While the general principles are similar, each design has specific pain points.

  • Front-load machines: These are more prone to mold because of the airtight door and the rubber gasket. They use less water, which means detergent is more likely to build up if you over-pour. The key focus here must be the gasket and the drain filter.
  • Top-load machines: These often have an agitator in the center. Debris and soap can get trapped underneath or inside the agitator. If your agitator is removable, take it out once a year to clean the base. Top-loaders also tend to collect lint along the top rim of the tub, just under the lid, which should be wiped down weekly.

Natural vs. Chemical: Which is better?

There is a lot of debate regarding the use of vinegar. While vinegar is excellent for removing hard water scale, some appliance manufacturers suggest that frequent use of high-concentration vinegar can eventually degrade rubber seals and hoses.

Specialized cleaning tablets (like those containing sodium percarbonate) are often more effective at breaking down the 'scrud'—the waxy buildup of detergent and body oils. These tablets are formulated to foam up and reach the parts of the outer tub that a standard vinegar soak might miss. For a machine that hasn't been cleaned in years, a chemical cleaner or bleach is usually the more effective starting point, while vinegar and baking soda are great for maintenance in between.

Preventing the smell before it starts

Maintenance is much easier than a deep scrub. Incorporate these habits into your laundry routine to keep the machine fresh:

  1. Leave the door open: After every load, leave the door or lid ajar. This allows the drum to dry out completely. Bacteria love dark, damp environments; airflow is their enemy.
  2. Use the right detergent: If you have a high-efficiency (HE) machine, only use HE detergent. Regular detergent creates too many suds, which the machine can't fully rinse away, leading to rapid buildup.
  3. Don't overdo the fabric softener: Fabric softener is essentially a thin layer of oil. Using too much is the fastest way to create a biofilm inside your pipes.
  4. Dry the gasket: Keep a small towel nearby and wipe the rubber seal of a front-loader after the last wash of the day.
  5. Remove wet clothes immediately: Leaving damp laundry in the drum for hours creates a humid environment that kickstarts mold growth on both the clothes and the machine.

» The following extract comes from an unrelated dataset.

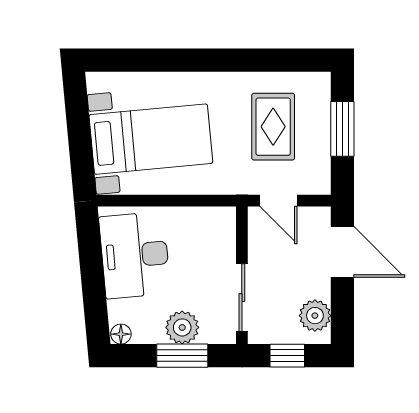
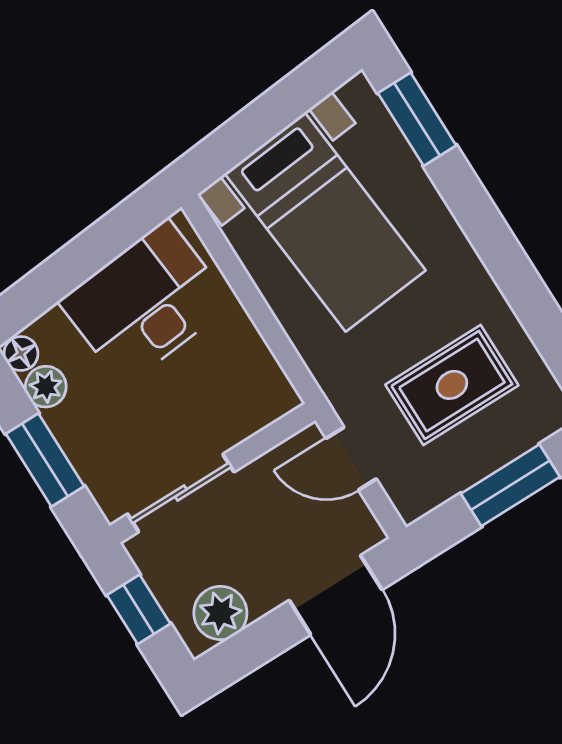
window: (128, 60) -> (417, 119), added
door: (278, 201) -> (351, 459), hinge flipped
plant: (182, 327) -> (46, 387), moved, width x0.73, depth x0.73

Troubleshooting stubborn odors

If you have cleaned the drum, the drawer, and the filter, but a smell persists, the problem might be in the standpipe or the drain hose. Sometimes, the drain hose is pushed too far into the wall pipe, causing a 'siphoning' effect where sewer gases or dirty water flow back into the machine. Ensure your drain hose has a proper U-bend or 'P-trap' to prevent odors from entering the appliance from the plumbing system.

In some cases, if the machine is very old and has never been cleaned, the buildup behind the drum may be too thick for a standard cleaning cycle to remove. In such instances, a professional service might be necessary to manually disassemble and pressure-wash the components.

By following these steps, you ensure that your washing machine remains an asset rather than a source of frustration. Clean clothes start with a clean machine, and a little bit of monthly effort can add years to the life of your appliance.